During my first full day I tried pudding vlaai and stroopwafels, two Maastricht delicacies. I was jet-lagged and half-awake the entire day, so I barely took any pictures (I promise to do better). Vlaai is essentially pie, and the one I got to eat for breakfast today was custard-filled (or as the Dutch call it- pudding). It was a lot lighter than I thought it was going to be, and the taste of the pudding reminded me a little bit of the Chinese dimsum custard tarts.
In the afternoon, we also went through the Maastricht caves (see the pictures above). The caves are actually a massive network of underground limestone and flint tunnels that helped people safely travel and live during world wars. The walls of the caves were etched with charcoal paintings and advertisements that have although have withstood several decades, can be easily wiped away with one touch. The limestone that the caves were made up of kept the underground caves super humid and dark, which apparently is where both mushrooms and bats thrive. The bats were hibernating since it’s winter here, but they were only the size of a small mouse, and maybe the size of an adult hand with its wings extended.
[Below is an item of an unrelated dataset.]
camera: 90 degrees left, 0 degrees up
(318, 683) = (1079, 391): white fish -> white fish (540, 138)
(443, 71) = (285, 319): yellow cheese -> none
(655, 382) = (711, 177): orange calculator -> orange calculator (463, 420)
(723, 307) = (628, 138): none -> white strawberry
There’s also a whole trail above the caves that people picnic at, which I can’t wait to discover when it’s warmer.
Some of the things that I have learned about the Netherlands/ Europe so far:
- People like to take their time, especially with meals. Waiters never bring the tab to your table; you have to go up and ask for the tab yourself.
- Staying hydrated is not a thing; people drink alcohol in place of water. I bring my water everywhere and always order water at restaurants out of habit, which nobody else does. One of my friends ordered water at a restaurant and it ended up costing more than my other friend’s soda!
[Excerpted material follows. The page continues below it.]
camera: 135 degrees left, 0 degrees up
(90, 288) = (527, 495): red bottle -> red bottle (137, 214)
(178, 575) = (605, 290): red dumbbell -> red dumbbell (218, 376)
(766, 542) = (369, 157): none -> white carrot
- Everyone really does speak English (Thank God!) I exude foreigner vibes so people have been very nice and patient with me.
- Roads in the Netherlands are super narrow because there are bike lanes and people park on sidewalks and not the streets (which I learned when I thought a car was coming for me).
School hasn’t started yet, so I still have quite a bit of time to continue navigating my way around!